Darnell Chevalier, a millennial trail rider from Cecilia, Louisiana, explained, “To me, trail rides mean family time. Everybody comes out to support each other’s rides with good times and making food that our grandparents showed us how to cook.” In rural Southwest Louisiana, nothing is wasted. Every part of the hog, hen, rooster, pig, or cow is used to make rich gravies, smoked meat, smoked sausages, boudin, and stews. Chevalier’s pork stew, made with homemade sausages and cuts of pork from a pig he raised, remains true to that tradition, which he promotes on social media, sharing scenes of Creole life in his part of the state.

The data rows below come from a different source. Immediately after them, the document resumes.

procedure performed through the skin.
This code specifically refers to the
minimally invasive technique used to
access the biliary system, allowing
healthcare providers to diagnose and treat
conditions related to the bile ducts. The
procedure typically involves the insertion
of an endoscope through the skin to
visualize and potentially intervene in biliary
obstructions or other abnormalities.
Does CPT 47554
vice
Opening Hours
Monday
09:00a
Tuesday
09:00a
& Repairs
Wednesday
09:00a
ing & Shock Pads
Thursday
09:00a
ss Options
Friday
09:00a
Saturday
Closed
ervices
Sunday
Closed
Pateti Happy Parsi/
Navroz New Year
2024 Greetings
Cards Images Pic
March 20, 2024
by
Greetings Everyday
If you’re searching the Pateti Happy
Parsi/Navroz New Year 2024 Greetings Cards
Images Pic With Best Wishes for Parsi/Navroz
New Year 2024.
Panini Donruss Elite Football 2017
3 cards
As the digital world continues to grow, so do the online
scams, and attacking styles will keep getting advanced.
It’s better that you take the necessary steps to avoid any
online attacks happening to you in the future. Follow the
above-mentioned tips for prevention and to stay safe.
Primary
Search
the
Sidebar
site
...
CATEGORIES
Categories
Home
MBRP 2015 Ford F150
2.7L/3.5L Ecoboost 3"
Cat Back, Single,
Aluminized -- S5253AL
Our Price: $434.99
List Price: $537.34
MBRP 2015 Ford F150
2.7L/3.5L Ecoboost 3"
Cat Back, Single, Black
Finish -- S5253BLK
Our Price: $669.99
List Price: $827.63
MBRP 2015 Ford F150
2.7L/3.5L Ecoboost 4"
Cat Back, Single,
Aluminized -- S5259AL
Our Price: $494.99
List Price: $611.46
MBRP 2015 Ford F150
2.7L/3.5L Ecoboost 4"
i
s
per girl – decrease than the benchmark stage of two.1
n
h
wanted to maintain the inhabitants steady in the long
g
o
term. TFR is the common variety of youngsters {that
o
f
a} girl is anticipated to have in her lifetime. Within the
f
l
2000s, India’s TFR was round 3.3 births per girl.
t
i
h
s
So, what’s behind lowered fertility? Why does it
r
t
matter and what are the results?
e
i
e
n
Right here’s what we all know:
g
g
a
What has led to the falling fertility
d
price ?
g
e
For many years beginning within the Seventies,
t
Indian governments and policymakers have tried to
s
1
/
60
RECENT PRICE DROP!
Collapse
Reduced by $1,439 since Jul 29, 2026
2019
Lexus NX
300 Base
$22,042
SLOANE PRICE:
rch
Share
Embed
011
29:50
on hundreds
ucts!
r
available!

Shane Boagni from Plaisance, Louisiana, is known as one of the best cooks on the trail ride. He stirred a large cast-iron pot of what he called cowboy stew, or bouye in Creole, made of rooster and hen smothered in a deep brown gravy. “Louisiana, Southwest Louisiana in particular, is the Hot State,” he said. “We are rice and gravy folks.” Like Chevalier, and in contrast to cooks in urban places like New Orleans who depend on chain grocery stores, Boagni noted that he raises his own livestock and grows his own food. As Boagni sees it, Creoles of Southwest Louisiana should be crowned with laurels for their cooking—and more attention should be paid to the culinary diversity of the region.
Zella Palmer, educator, food historian, author, and filmmaker, serves as the Chair and Director of the Dillard University Ray Charles Program in African-American Material Culture. Palmer is committed to preserving the legacy of African American, Native American and Latino culinary history in New Orleans and the South.